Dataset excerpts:

*****

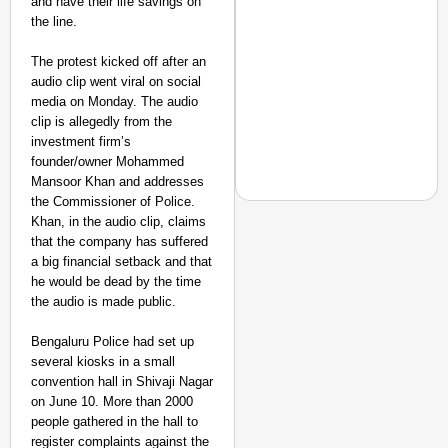
and have their life savings on
the line.
The protest kicked off after an
audio clip went viral on social
media on Monday. The audio
clip is allegedly from the
investment firm’s
founder/owner Mohammed
Mansoor Khan and addresses
the Commissioner of Police.
Khan, in the audio clip, claims
that the company has suffered
a big financial setback and that
EQUALITY MATTERS
he would be dead by the time
How Transgender Woma
the audio is made public.
Life Through Love Tog
Bengaluru Police had set up
several kiosks in a small
convention hall in Shivaji Nagar
on June 10. More than 2000
people gathered in the hall to
register complaints against the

*****

# [What to do]
The lines from the top of the data above through the one holding "on June 10. More than 2000" are to be repeated exactly, and only those, with no pictures.

# [Written solution]
and have their life savings on
the line.
The protest kicked off after an
audio clip went viral on social
media on Monday. The audio
clip is allegedly from the
investment firm’s
founder/owner Mohammed
Mansoor Khan and addresses
the Commissioner of Police.
Khan, in the audio clip, claims
that the company has suffered
a big financial setback and that
EQUALITY MATTERS
he would be dead by the time
How Transgender Woma
the audio is made public.
Life Through Love Tog
Bengaluru Police had set up
several kiosks in a small
convention hall in Shivaji Nagar
on June 10. More than 2000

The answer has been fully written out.